▸ **What this exercise asks**:
1. Answer these questions using the profile of Conrad Skinner.
(a) What did he major in, and at which college?
(b) In which two cities outside the United States has he lived?
(c) In what year did he receive his M.A. in Architecture?
2. Decide whether each statement agrees with the profile of Conrad Skinner. Answer yes or no and quote the words that decide it.
(a) He has lived in Santa Fe since 1985.
(b) His sculpture at Gallery Te appeared in a group exhibition.
(c) He gave his TEDxABQ talk in 2010.
3. Carry on the profile of Conrad Skinner from its last sentence.

Kinetic Architecture, Spaces for Living
Conrad Skinner, AIA, practices architecture and furniture design. He has resided in Santa Fe, NM since 1985. He has also traveled widely in Asia and Europe, living in Tokyo, Japan and Rennes, France. He speaks fluent Japanese and French.
A graduate of Reed College, Conrad majored in art and art history. During nearly three years’ living in Japan in the 1970s, he worked closely with artists and architects and showed sculpture in a solo exhibition at Gallery Te. In New York subsequently, he fabricated and installed large-scale sculpture for artist Dennis Oppenheim, including for public art exhibitions Art on the
Beach and the group show, Metaphor, at the Hirshhorn Museum in Washington, DC.
After designing many residential and commercial projects in New Mexico and New York, Conrad received his M.A. in Architecture from University of New Mexico in 2002. In 2010, on learning that the Paolo Soleri Amphitheater on the campus of the Santa Fe Indian School was threatened with demolition, Conrad undertook to advocate its preservation and to nominate the Amphiteater to the National Register of Historic Places. He delivered a talk on the project at TEDxABQ in September 2014. His ongoing work, The History of the Paolo Soleri Amphitheater became the theme project of the 2016 SITE Santa Fe International Biennial, Much Wider than a Line, with a gallery he designed featured as the introductory exhibit of the show.

▸ **Data extracts**:
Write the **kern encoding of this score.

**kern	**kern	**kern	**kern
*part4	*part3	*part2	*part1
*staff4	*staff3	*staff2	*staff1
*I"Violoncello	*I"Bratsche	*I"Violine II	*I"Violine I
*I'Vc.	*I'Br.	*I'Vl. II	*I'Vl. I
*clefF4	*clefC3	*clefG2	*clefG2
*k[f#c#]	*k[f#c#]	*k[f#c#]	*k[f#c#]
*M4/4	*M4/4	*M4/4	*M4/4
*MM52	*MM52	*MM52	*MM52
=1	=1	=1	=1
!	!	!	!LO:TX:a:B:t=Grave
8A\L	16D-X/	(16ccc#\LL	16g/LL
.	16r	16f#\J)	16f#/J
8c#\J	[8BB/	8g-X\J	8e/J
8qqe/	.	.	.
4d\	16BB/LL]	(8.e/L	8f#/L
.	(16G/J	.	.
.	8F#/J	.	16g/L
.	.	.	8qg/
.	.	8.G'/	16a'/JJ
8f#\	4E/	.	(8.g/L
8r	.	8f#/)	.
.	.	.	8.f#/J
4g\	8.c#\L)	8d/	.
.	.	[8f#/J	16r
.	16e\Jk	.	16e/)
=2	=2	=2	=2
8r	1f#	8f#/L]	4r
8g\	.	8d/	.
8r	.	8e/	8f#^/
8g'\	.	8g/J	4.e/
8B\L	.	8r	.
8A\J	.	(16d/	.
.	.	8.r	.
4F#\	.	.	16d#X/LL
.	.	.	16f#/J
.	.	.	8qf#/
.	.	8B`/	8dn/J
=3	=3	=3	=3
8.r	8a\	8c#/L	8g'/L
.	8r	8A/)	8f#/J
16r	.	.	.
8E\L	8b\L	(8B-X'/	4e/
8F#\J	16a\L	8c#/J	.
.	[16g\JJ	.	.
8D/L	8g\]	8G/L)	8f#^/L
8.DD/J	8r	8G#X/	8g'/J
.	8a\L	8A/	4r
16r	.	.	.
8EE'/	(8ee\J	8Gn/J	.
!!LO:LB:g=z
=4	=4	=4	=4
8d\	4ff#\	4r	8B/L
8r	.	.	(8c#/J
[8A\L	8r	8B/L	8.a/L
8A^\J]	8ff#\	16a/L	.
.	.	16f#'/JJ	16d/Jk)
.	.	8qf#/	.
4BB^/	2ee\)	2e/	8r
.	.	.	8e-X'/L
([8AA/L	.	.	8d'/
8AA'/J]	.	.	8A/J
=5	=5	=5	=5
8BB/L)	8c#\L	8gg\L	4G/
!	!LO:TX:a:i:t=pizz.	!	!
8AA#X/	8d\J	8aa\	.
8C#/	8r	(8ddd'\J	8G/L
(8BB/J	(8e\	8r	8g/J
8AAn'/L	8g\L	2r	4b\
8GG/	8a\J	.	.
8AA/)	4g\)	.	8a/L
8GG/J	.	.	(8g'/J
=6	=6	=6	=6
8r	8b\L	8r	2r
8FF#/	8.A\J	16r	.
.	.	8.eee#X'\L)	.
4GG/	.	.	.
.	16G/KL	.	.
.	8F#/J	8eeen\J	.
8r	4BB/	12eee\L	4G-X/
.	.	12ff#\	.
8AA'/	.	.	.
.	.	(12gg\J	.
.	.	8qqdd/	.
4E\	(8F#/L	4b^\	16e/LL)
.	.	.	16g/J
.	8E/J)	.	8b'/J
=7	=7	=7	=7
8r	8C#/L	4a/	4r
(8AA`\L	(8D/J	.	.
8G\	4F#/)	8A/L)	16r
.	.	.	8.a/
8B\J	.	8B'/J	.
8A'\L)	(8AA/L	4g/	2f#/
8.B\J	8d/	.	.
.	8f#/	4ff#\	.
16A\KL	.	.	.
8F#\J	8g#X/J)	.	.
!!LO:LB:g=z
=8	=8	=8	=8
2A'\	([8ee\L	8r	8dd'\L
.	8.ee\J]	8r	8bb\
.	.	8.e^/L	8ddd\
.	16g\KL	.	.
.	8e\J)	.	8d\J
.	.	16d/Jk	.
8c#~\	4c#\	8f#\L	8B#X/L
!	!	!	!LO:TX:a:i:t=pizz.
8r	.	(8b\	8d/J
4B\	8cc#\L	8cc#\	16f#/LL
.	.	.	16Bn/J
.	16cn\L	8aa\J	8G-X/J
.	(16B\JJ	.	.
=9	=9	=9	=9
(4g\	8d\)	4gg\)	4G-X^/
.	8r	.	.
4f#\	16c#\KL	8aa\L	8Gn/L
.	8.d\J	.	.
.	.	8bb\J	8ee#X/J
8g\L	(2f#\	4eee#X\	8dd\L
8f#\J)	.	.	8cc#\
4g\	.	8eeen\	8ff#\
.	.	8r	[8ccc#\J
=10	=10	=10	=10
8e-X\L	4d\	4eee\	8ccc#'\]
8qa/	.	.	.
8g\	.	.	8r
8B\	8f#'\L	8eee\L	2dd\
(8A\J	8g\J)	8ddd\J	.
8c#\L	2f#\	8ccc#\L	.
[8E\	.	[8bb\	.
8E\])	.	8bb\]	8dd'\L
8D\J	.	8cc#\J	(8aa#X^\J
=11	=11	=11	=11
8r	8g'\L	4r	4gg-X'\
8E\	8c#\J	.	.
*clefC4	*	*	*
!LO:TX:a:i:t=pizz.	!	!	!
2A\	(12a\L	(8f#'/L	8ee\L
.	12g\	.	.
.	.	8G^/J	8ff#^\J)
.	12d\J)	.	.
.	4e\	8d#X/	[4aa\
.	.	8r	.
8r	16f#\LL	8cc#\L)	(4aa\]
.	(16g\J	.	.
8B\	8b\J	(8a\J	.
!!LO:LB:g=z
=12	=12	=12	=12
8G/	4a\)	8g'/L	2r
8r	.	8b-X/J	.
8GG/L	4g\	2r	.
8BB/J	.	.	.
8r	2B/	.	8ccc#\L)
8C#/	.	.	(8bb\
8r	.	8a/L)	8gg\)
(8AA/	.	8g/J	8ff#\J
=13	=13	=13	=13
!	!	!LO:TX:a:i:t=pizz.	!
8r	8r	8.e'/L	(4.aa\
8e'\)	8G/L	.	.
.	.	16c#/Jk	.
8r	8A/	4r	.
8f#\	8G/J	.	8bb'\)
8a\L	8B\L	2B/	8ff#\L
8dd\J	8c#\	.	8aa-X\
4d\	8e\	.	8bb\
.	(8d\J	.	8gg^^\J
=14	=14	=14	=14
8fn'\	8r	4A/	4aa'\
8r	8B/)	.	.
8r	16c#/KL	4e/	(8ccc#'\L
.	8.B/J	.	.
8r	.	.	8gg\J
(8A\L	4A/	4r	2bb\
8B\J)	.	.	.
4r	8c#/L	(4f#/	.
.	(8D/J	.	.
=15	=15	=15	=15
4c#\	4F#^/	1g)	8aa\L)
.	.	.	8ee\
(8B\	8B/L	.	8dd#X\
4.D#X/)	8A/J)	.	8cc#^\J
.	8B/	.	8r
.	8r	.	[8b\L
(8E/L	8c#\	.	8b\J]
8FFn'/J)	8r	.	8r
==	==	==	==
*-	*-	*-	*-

▸ **Responses per task**:
1.
(a) Art and art history, at Reed College.
(b) Tokyo, Japan, and Rennes, France.
(c) 2002.

2.
(a) Yes: "He has resided in Santa Fe, NM since 1985."
(b) No: "showed sculpture in a solo exhibition at Gallery Te"
(c) No: "He delivered a talk on the project at TEDxABQ in September 2014."

3.
Architecture is in Conrad’s DNA. He learned early on how to build boats from his naval-architect father, and to honor the environment from his environmental-activist mother; her citizen-led efforts to clean up the Chesapeake Bay were models for ensuing initiatives. Henry Churchill, Conrad’s maternal grandfather, was an architect and urban planner in New York and Philadelphia who designed and built the first Bauhaus-inspired skyscraper in Manhattan.
An eye for nautical line and a sensitivity to beautiful materials that design climate-sensitive spaces identify Conrad’s work. His awareness and appreciation of architecture stretch from his childhood into today.